Just Passing Through Officer

Aki and I are walking along the verge of a highway that curves around Fritz Cove. I didn’t notice any cars have passing since we started. But one or two might have slipped by while we watched the seal. It hovered just off shore, not far from a scattering of deer bones on the beach. The seal gave us a long, sad stare, like a high school actress emoting loneliness in drama class. 

            It slips under the water, barely disturbing the surface. When it returns, it holds a deer bone in its mouth. Now it looks like a dog, wanting to play a game of fetch. When we move down the road, the seal disappears again. If we had stuck around, we might have been able to watch it snake onto the beach and grab another bone. 

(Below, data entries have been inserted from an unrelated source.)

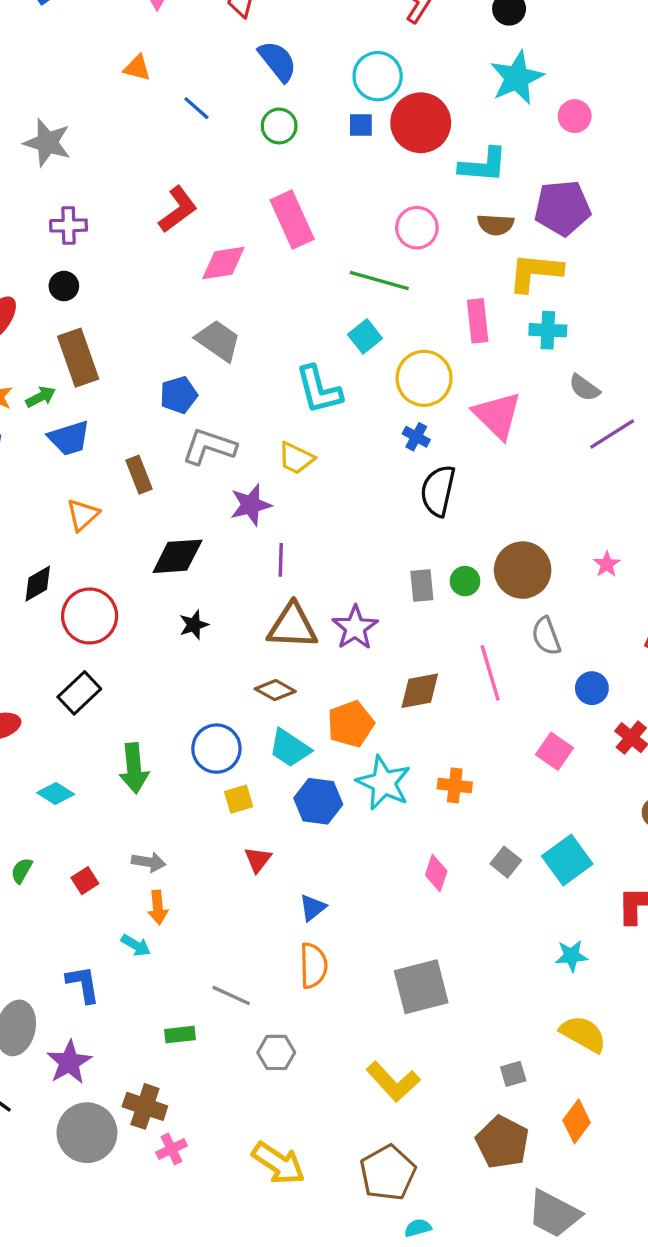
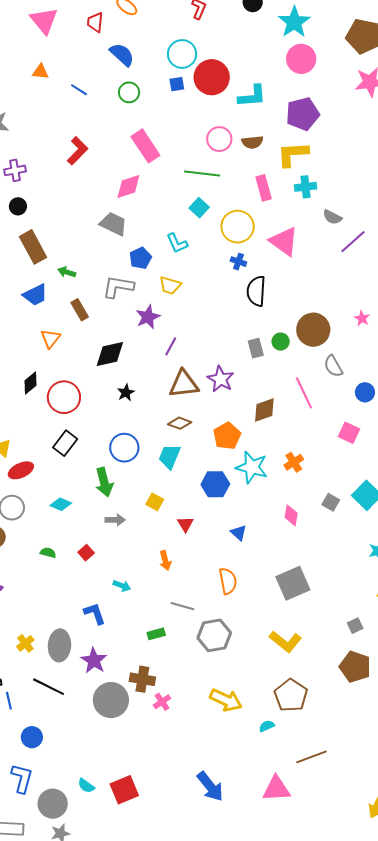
cyan star: (517, 78) -> (294, 22), moved
pink circle: (575, 116) -> (301, 59), size x1.5
brown semicircle: (496, 225) -> (252, 142), moved
pink diamond: (223, 263) -> (128, 186), moved
cyan L-shape: (319, 390) -> (177, 243), size x0.7
blue pentagon: (179, 395) -> (140, 258), moved
green arrow: (41, 397) -> (67, 272), moved, turned -126
purple line: (281, 560) -> (171, 346), turned 36
cyan trapezoid: (290, 748) -> (170, 456), moved, turned 88
blue circle: (216, 749) -> (124, 448), moved
orange cross: (455, 785) -> (294, 462), turned -30
yellow square: (239, 799) -> (155, 502), moved, turned -36
gray arrow: (149, 862) -> (115, 520), moved
green semicircle: (22, 871) -> (48, 553), turned 84
orange arrow: (158, 907) -> (165, 561), moved
blue triangle: (313, 908) -> (239, 533), moved, turned -30
gray hexagon: (276, 1052) -> (214, 635), size x1.5
cyan semicircle: (418, 1228) -> (267, 726), moved

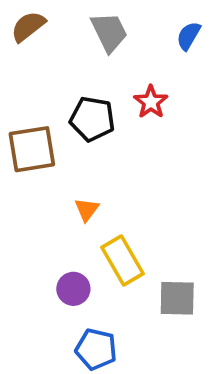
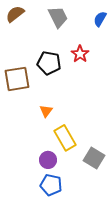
purple circle: (73, 289) -> (48, 160), moved
gray square: (177, 298) -> (94, 158), turned 30

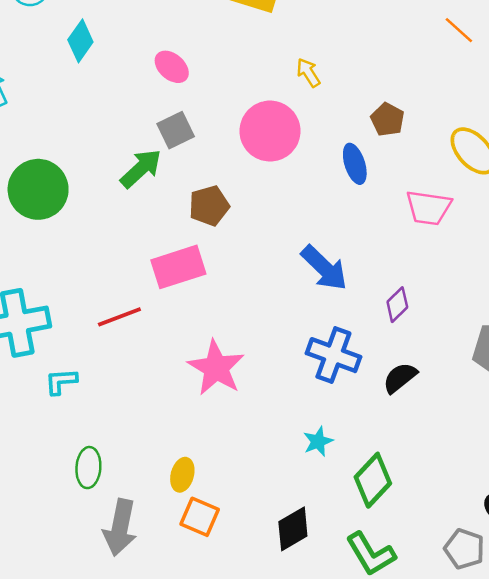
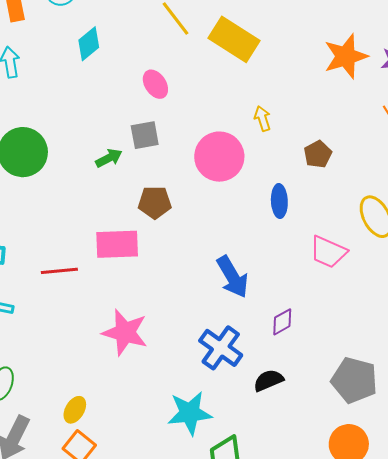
brown pentagon: (387, 119) -> (318, 154), moved
green arrow: (141, 168) -> (109, 158), size x0.7
pink star: (216, 368) -> (125, 332), turned -30
cyan star: (318, 441) -> (190, 413), size x1.8

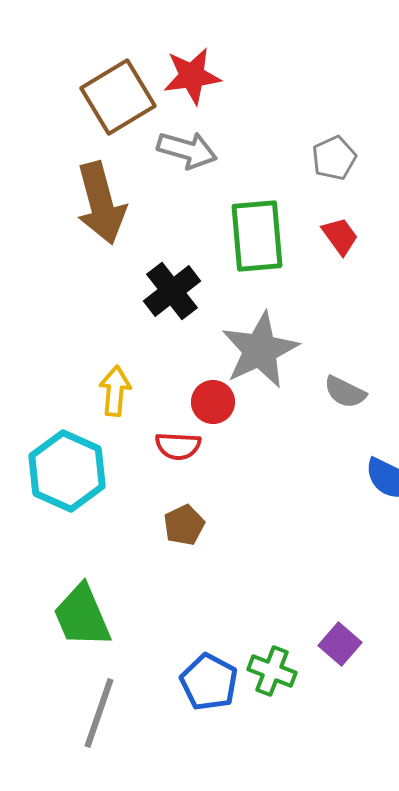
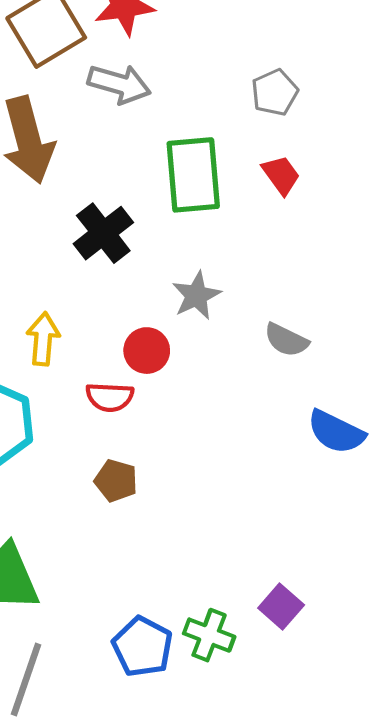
gray star: (260, 350) -> (196, 296), size x0.6
brown pentagon: (184, 525) -> (116, 481), turned -30

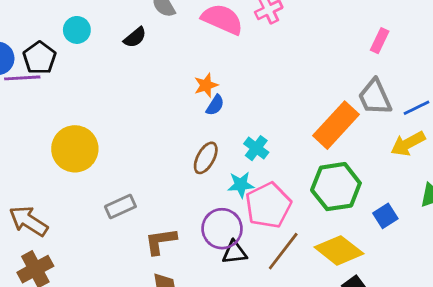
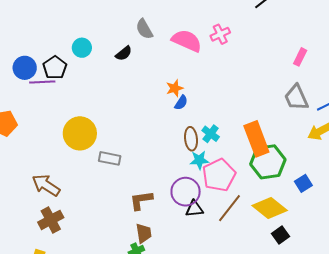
orange rectangle: (336, 125) -> (256, 139), moved, turned -64
brown ellipse: (206, 158) -> (191, 139), moved, turned -35
gray rectangle: (120, 207) -> (110, 158), moved, turned 35

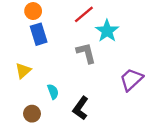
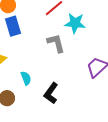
cyan star: (107, 31) -> (75, 23), turned -30

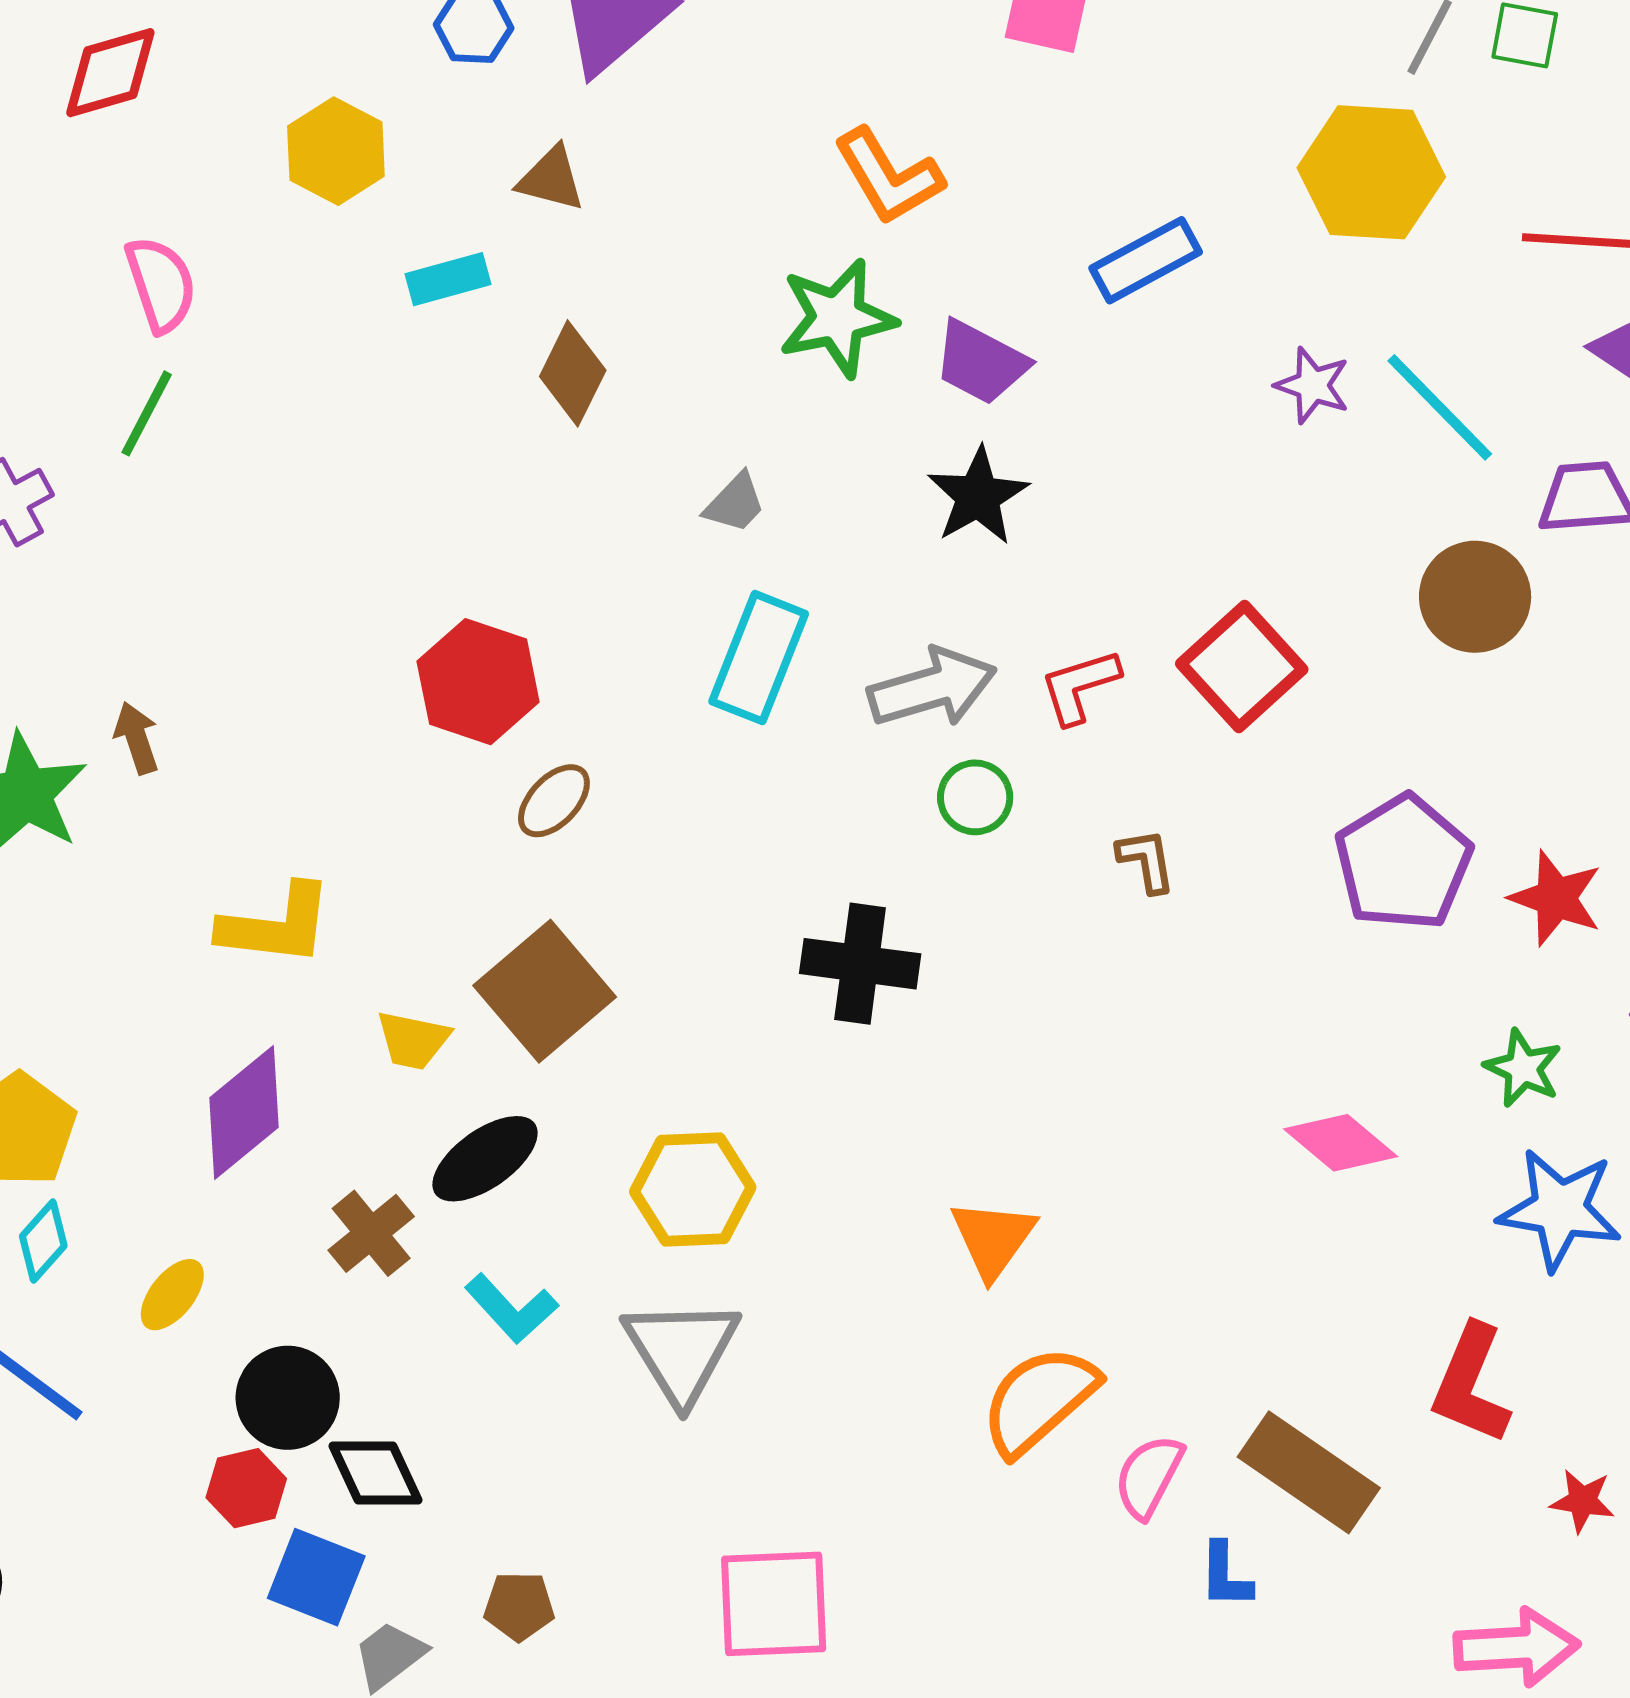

            In a nearby spruce tree, a bald eagle screeches out a warning. It gives us a stern look that reminds me of the one saved by policemen for vagrants weighed down with burglary tools. When two other eagles return the screech, I take my hands from my pockets and affect an interest in something on the opposite side of the cove. A beam of sun has just powered through the cloud cover to light up the tips of spruce on an island, frosting the fall green trees with a thin layer of summer.

Following the Beaver’s Trail

Thunder Mountain still hides the sun when we approach Crystal Lake. Aki, who moved out in front a few minutes ago, turns her head to watch me peering through the lake mist. I can just make out a stand of yellowing cottonwood trees that line a marshy shore. On the lake a herd of canvasback ducks could be conferring over a map of their southern migration route and I wouldn’t be able to see them. 

            Feeling Aki’s impatience, I follow her toward the beaver village at the opposite end of the lake. The sun catches us just before we reach the village, it’s reflection in the water looking like a narrow spotlight being eased above the mountain’s silhouette. The sudden blast of sunlight destroys the lake mist and deepens the fall colors. It makes Mt. Stroller White stand out against the blue sky. 

            I want to take a trail through the Troll Woods pioneered by tree cutting beavers. It winds around three small lakes before returning its users to Crystal Lake. Aki, who loves beaver scent, is already trotting down it. I hesitate, thinking about the Forest Service sign posted at the trailhead. It warns walkers to beware of the local bears, who have a recent history of hostile interactions with dogs. 

            I table my concerns and follow the little dog. The trail she selected leads away from salmon streams and into an area that would offer little to a hungry bear.